Maybe the IDriver interface and all the Low Level API layer seems something redundant on top of the HAL because every IDriver subclass, at the end, uses the HAL API to operate a peripheral. While this is an interesting point of view, I never saw things in this way (that is why I like to share my work and discuss about the ideas behind it), so I want to talk about the reasons of this design.

Let’s start by a simple note: STM32 HAL has been developed regardless of FreeRTOS, to be independent of any RTOS. We can say that the HAL doesn’t know anything about FreeRTOS. On the other hand, an ODeV application is multitasking by design.
Now, if we give a look at typical driver implementation, for example an I2C slave driver (the full driver source code is available in the Download page):

sys_error_code_t I2CDrv_vtblWrite(IDriver *this, uint8_t *pDataBuffer, uint16_t nDataSize, uint16_t nChannel) {
assert_param(this);
sys_error_code_t xRes = SYS_NO_ERROR_CODE;
I2CDriver *pObj = (I2CDriver*)this;

if (s_pxHwResouces[pObj->m_nHRIndex].m_pxListener != NULL) {
xRes = SYS_I2C_IO_PENDING_ERROR_CODE;
}
else {
while (HAL_I2C_GetState(&pObj->m_xHi2c) != HAL_I2C_STATE_READY) {
__asm volatile( "NOP" );
}
if (HAL_I2C_Slave_Transmit_IT(&pObj->m_xHi2c, pDataBuffer, nDataSize)!= HAL_OK) {
sys_error_handler();
}

// Suspend the calling task until the operation is completed.
if (pdTRUE != xSemaphoreTake(s_pxHwResouces[pObj->m_nHRIndex].m_xSyncObj, pObj->m_nTimeout)) {
SYS_SET_LOW_LEVEL_ERROR_CODE(SYS_I2C_TIMEOUT_ERROR_CODE);
xRes = SYS_I2C_TIMEOUT_ERROR_CODE;
}
}

return xRes;
}

We see that the driver is able to suspend the calling task. The m_xSyncObj is a FreeRTOS binary semaphore given from the I2C ISR when the transmit operation is completed. This is a passive delay, that means another task can do something, because the task waiting for the IO operation to complete releases the MCU.

So there are at least two reason to design a IDriver hierarchy inside the Low Level API layer, on top of both FreeRTOS and the HAL (kernel layer):

"The CMSIS-OS is a common API for Real-Time operating systems. It provides a standardized programming interface that is portable to many RTOS and enables therefore software templates, middleware, libraries, and other components that can work across supported the RTOS systems. "

Again, portability to many RTOS.

This goal come with a cost: compromise.
To be able to work with everything, then, the firmware design supports a minimum common set of features.

So in a HAL driver you cannot have a passive delay because there is not concept of task in the HAL. CMSIS-OS does’t support, for example, the RTOS task notification that is a FreeRTOS specific feature. The folder structure of all the HAL examples has been designed to make easy to develop and test the code with different IDE, but the final user uses, at the end, only one IDE to make his product.
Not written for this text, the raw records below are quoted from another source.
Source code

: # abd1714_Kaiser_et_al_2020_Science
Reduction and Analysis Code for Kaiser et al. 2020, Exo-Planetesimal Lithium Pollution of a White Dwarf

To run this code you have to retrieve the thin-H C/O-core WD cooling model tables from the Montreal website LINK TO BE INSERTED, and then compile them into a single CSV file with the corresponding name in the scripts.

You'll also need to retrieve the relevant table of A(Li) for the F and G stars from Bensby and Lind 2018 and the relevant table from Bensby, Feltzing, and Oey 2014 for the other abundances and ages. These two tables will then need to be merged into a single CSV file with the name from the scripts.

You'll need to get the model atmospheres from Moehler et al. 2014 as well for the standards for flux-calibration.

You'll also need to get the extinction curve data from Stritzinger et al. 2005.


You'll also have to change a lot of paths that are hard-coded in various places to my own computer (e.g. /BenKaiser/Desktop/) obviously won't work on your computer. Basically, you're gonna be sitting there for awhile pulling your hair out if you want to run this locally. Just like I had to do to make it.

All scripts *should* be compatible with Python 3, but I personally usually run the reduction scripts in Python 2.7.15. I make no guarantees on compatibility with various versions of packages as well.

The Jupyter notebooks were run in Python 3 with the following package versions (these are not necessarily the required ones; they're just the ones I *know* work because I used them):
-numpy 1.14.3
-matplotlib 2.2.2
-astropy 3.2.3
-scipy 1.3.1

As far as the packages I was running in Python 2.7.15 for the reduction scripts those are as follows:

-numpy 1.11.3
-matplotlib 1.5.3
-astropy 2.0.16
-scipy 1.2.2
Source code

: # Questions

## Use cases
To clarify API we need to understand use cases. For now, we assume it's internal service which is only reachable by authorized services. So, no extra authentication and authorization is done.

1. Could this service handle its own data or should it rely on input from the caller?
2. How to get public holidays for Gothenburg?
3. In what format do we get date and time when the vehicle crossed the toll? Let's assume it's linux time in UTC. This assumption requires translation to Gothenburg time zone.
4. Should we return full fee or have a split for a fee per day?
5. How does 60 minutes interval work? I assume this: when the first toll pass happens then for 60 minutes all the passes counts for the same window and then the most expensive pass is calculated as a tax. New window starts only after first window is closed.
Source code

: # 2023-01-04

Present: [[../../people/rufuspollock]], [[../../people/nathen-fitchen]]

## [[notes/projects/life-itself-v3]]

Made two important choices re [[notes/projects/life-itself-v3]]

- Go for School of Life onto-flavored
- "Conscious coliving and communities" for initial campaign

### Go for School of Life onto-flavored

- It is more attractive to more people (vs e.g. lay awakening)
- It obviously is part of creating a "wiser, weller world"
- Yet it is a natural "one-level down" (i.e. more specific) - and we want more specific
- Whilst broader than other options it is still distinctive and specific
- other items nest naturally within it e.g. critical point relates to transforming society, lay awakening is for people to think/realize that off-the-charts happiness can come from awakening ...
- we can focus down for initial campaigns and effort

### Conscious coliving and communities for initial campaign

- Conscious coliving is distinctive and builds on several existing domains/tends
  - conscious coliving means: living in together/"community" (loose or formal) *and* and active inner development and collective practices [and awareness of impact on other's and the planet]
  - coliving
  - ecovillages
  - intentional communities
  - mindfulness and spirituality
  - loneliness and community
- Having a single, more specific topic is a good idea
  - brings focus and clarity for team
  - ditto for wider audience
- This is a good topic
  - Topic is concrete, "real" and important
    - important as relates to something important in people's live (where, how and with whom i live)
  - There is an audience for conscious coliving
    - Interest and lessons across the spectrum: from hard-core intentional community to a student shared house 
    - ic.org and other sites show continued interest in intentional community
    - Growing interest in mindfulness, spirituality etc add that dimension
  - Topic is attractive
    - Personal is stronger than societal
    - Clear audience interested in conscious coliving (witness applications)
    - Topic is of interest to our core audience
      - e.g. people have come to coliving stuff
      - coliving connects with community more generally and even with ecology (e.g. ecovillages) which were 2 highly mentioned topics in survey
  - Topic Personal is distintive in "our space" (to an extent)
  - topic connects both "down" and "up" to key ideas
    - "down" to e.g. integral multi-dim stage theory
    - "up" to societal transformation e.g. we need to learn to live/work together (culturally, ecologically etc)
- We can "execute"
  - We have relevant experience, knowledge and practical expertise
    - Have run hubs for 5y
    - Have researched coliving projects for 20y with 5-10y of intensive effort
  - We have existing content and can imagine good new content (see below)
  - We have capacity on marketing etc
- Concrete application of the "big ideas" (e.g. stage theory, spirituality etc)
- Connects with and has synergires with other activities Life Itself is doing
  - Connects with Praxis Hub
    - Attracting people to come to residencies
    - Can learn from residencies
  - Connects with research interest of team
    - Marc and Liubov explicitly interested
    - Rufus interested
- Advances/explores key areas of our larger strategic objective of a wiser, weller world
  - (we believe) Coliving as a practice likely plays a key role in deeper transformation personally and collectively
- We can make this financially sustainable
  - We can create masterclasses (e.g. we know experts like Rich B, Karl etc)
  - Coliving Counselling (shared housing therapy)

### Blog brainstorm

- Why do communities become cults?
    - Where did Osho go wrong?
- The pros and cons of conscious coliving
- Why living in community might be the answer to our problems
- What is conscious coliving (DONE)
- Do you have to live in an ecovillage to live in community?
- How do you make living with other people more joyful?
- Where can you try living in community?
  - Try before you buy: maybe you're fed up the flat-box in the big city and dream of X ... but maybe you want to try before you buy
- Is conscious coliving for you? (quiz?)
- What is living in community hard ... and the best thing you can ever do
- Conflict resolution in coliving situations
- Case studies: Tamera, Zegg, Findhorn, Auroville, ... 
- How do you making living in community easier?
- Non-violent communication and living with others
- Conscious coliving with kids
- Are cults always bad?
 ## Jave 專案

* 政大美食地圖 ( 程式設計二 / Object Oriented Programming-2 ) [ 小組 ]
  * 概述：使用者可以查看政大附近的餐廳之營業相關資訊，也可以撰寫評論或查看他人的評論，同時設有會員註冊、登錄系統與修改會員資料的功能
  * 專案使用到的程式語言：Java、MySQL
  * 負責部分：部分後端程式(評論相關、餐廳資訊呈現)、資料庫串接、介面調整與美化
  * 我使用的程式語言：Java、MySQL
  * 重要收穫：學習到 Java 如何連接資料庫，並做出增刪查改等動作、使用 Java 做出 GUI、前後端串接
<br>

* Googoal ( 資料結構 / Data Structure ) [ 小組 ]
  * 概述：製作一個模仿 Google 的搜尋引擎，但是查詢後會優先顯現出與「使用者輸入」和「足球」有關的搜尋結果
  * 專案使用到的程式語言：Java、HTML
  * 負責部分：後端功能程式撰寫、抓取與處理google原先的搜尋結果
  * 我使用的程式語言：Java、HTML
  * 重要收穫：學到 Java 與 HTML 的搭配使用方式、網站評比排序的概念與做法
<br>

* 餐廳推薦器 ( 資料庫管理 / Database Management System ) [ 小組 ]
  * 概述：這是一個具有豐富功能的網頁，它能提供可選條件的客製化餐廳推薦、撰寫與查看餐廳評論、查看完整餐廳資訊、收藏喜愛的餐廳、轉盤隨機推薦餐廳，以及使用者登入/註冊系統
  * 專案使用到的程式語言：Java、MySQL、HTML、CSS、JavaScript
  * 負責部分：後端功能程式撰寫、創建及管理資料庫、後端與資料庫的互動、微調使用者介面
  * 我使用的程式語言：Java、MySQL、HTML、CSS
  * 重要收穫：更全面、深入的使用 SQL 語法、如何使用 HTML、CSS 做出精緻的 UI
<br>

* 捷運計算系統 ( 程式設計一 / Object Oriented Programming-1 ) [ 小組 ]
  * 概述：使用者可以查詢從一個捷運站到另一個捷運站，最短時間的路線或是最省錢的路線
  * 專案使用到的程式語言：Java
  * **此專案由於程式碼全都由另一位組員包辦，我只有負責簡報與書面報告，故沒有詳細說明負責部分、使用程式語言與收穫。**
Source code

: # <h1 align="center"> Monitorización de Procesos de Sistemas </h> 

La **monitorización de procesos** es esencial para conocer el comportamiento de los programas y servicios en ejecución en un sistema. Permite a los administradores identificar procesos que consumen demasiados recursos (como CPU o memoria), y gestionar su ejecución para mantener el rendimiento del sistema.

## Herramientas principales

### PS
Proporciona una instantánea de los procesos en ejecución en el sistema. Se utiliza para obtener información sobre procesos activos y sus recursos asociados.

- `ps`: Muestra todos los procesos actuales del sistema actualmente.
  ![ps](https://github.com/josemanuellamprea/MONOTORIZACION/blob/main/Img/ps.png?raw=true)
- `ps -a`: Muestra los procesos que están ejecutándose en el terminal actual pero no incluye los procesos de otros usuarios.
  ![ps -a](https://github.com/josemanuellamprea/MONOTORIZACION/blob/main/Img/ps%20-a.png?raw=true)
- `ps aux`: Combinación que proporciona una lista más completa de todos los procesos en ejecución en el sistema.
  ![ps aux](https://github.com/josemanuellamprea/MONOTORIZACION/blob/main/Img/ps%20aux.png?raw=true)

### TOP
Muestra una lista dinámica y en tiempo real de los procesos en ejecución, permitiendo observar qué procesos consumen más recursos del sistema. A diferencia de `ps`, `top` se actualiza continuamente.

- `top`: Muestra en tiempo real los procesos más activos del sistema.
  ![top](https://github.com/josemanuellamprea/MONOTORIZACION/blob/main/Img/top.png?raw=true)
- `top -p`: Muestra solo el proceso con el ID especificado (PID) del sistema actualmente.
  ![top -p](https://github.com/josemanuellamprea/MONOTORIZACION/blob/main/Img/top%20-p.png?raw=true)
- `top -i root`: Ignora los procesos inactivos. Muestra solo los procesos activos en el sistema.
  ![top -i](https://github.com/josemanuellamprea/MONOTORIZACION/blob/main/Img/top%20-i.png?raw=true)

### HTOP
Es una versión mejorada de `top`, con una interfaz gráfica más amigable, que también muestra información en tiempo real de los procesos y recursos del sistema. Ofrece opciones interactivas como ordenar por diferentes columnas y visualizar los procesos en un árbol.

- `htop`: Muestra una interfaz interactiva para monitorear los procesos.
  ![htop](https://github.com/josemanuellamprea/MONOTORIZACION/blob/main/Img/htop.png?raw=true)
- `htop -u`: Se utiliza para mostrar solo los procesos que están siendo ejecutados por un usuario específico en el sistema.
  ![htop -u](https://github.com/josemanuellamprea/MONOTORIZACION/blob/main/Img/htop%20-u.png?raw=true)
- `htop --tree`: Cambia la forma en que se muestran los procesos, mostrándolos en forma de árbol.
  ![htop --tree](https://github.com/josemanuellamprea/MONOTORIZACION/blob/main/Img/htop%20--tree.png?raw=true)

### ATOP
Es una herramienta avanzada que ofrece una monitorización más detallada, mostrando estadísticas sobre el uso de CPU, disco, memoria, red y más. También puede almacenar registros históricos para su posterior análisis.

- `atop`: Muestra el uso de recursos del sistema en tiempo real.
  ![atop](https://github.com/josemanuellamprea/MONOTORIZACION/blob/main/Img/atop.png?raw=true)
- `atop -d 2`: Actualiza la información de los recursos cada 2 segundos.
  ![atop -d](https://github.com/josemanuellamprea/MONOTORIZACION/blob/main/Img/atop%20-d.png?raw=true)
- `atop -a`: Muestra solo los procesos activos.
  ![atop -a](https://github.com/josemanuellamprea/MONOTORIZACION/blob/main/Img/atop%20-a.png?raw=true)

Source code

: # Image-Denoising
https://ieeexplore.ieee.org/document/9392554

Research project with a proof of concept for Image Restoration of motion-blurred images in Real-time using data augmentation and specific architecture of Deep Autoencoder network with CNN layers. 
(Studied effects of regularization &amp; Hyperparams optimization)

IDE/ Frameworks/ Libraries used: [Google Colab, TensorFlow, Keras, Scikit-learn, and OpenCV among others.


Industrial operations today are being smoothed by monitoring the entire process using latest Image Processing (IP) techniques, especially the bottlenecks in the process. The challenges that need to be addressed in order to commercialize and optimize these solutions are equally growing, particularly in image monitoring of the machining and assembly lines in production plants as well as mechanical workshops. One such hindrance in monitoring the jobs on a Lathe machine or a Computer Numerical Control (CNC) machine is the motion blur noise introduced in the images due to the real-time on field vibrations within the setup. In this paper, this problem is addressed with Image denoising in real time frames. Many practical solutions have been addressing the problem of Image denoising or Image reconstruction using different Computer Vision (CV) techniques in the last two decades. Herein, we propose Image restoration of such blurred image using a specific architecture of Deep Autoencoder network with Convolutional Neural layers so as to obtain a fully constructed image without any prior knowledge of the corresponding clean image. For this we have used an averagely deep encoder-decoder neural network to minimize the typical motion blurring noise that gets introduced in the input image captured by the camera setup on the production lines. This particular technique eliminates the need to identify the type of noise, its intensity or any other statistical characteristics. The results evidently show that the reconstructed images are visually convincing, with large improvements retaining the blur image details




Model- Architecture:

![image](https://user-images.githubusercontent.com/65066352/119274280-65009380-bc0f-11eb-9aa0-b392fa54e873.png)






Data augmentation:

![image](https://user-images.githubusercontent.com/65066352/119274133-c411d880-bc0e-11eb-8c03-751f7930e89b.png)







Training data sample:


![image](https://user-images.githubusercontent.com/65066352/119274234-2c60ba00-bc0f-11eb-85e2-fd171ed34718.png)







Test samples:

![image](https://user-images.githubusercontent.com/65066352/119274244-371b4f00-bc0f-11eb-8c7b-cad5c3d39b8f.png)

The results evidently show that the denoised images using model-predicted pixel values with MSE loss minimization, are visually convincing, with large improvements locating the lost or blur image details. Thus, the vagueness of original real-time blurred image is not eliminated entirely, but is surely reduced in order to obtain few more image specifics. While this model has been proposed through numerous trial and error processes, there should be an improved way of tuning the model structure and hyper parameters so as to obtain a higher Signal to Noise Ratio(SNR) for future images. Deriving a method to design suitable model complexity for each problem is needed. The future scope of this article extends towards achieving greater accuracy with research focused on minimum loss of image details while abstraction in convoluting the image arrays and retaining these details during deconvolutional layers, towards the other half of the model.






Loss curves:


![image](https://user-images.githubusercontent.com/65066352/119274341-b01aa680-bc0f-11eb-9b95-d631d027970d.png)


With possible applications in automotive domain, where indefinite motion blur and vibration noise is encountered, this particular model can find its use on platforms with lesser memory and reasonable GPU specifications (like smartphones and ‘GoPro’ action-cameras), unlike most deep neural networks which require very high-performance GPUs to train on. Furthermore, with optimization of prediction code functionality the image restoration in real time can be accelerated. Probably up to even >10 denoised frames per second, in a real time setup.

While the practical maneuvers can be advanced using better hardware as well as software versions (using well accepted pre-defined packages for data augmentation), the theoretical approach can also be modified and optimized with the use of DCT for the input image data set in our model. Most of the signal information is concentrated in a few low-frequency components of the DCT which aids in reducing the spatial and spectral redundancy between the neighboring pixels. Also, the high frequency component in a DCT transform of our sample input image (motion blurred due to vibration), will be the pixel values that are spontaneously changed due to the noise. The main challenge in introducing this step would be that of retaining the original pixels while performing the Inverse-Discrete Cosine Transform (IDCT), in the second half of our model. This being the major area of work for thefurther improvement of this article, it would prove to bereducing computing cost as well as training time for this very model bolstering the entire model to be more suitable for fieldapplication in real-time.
The implementation of CMSIS-OS is just a wrapper on top of FreeRTOS, that means a bigger memory footprint to have less features (because the CMSIS-OS API specification doesn’t cover all the FreeRTOS API).

The ODeV framework has been designed with a different goal: to make the best firmware for STM32.

So I don’t need to (and I am not interested into) support many different IDE, I chose the one with the best potential, that for me is an Eclipse based IDE, so Atollic TrueSTUDIO was a natural choice.
The project structure can be optimized and take advantage of Eclipse specific features, and it is very easy to export and import an ODeV_f based project.
I don’t need to make firmware that support many different RTOS and also bare metal embedded application. FreeRTOS was (since I started to look for an RTOS with the version v4) the best open source RTOS available, so I focused to optimize the framework for FreeRTOS. It take no sense to use CMSIS-OS as another layer on top of FreeRTOS. Moreover every firmware complex enough to make a real embedded application has to schedule different activity in some way, so it need an real time scheduler.

Let me say the same goal in a different way. The ODeV framework has not been designed to be used with everything in order to do everything, but whatever it does, it tries to do in the best way for STM32.
Of course it is not perfect, there are many idea about how to improve the framework coming from the everyday works on products. But the vision is clear as well as the path to keep improving the framework.

I hope that this post help to clarify the important point about the ODeV design and to answer the initial questions.